In the middle of June that year, I lost my job. Carelessness, over worked, burned out, and lots of different reasons piled up and caused my ultimate demise. I lost a lot of things that first part of June – the place I was living, all my money, girlfriend, friends, and my job. I recall sleeping on the floor that first week afterwards because I felt that was where I belonged – as close to the bottom as possible.
I couldn’t tell family because I was embarrassed. The situation wasn’t me and I felt like I had let everyone down that knew me and that killed me. Most of all, I had let my daughter down. I wasn’t a dad and I wasn’t me. I wasn’t able to supply or be the daddy she had known me to be. I felt pretty empty that week.
The following Tuesday happened to be when Dopamine dropped. I, like many other followers, had anticipated, circled the date, and already committed money to buying the long-awaited album (long is the right word, too).
I remember that day well. I went and picked up my copy, loaded it on to my iPod, and went for a walk. A long walk. I listened to it from start to finish three times that walk. However, it was one song that I put on repeat until I returned to where I was staying. I started listening to “Something in You” over and over.
When I first listened to it, I took it and applied it to everything I was losing in life. It was, to me, my statement to all the people turning their back on me and saying “don’t go.” I wanted to tell that girl, coworkers, family and friends that I had always believed in them no matter what. Now is the time I need you to believe in me. And while family never strayed (in fact, was so much more than a person could imagine needing) everyone else………. Disappeared like they got lost in the clothes on the floor and the moment I wasn’t quite at MY best. And then I listened again. And again. And again. The song wasn’t meant for them. It was to me.
It was reminding me of what I knew was in me. What I had to give. What I had left. What I knew was good. What I needed to do for my daughter. What I needed to do for others. What I needed to do for MYSELF. The way that song sung to me was for me to change. To be. To Live. To do. To See. To everything.
Fast forward a week and a half, life still wasn’t great. I was still down. But from the moment they announced they were playing Summerfest, I was going. No matter what. Standing first bleacher. Waiting all day. I knew this concert was going to heal. It was a concert I NEEDED to have happen when it did.
They played. They rocked. They went off the list with Non-Dairy Creamer, Crystal Baller, and Palm Reader. It was a great show. And then the encore…. They come out to the reverb of the opening of that song. I knew right away and I’m sure 95% of those in the crowd had no idea what they were going to play. They start singing “Something in You” and I sang right along telling myself not to cry. That didn’t last long. Brad drops the bass drum lights it up into the chorus, the moment you make eye contact with Stephan and weeks of emotion just come out in full voice to that chorus.
For a moment, I felt like I was at a solo show being sung a song directly at me. And it hits me. That a-ha happy, sad, every emoji you could think of moment.
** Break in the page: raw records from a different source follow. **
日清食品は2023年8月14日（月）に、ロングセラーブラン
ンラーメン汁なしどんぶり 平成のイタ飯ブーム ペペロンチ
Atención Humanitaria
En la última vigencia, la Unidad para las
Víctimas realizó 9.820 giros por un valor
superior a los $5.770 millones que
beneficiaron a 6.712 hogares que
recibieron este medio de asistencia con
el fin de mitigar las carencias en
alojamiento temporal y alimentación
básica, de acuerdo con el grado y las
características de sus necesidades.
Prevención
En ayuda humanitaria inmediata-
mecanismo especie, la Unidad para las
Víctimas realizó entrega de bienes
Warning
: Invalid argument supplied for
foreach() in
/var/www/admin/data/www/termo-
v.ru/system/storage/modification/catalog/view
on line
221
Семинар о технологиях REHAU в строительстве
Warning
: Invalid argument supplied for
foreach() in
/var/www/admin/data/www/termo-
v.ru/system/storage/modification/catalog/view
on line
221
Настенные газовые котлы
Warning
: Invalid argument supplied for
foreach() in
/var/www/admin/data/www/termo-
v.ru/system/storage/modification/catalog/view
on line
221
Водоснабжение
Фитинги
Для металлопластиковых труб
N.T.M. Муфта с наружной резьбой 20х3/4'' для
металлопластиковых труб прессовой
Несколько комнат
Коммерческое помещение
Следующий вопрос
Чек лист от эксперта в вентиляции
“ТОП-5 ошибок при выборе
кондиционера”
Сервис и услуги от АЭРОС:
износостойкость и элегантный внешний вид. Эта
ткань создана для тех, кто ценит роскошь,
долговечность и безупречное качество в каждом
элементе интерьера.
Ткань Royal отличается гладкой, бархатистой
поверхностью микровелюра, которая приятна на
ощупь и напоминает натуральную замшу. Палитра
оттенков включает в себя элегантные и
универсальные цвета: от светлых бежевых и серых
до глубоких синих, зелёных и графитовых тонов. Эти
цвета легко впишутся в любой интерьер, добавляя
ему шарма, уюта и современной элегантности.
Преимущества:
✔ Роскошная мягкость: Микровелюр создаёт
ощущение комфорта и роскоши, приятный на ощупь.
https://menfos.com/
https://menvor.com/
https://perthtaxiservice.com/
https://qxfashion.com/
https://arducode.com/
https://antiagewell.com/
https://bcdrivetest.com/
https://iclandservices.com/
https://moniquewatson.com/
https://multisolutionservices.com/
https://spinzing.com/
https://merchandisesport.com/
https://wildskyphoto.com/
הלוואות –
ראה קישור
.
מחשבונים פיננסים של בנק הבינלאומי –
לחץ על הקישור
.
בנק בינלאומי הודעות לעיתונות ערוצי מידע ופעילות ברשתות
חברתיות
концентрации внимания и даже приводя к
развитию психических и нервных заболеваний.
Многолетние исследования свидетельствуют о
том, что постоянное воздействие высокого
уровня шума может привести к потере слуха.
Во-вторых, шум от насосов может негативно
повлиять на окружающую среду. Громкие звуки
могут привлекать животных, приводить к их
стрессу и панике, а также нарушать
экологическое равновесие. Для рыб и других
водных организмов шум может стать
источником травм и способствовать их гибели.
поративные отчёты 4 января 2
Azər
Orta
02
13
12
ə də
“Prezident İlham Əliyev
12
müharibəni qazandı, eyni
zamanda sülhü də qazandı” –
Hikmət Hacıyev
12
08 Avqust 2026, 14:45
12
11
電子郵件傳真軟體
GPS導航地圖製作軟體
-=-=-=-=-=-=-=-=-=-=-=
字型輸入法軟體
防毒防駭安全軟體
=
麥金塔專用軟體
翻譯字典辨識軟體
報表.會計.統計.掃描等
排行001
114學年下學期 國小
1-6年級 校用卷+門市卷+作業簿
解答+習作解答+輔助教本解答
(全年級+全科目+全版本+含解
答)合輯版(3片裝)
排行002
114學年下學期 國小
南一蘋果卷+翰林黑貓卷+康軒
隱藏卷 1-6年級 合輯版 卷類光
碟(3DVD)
I was fortunate enough to get a hello in after the show with him. This time it wasn’t a fan, giddy moment. I shook his hand and thanked him for everything he has done. For the music he has made. Without it, most things in life wouldn’t have found meaning or relation. And I cried again because I was able to tell someone thank you for something they had no idea they were helping me with. Life is better.
Since then I’ve lost 80 pounds. I’ve moved on through life. My daughter is still amazing and I’m still her favorite daddy as she puts it. That’s all that matters. I have a place to stay. I have a job. But most of all, I’ve found meaning for a journey that isn’t ending. All because I found the Something in (Me) You.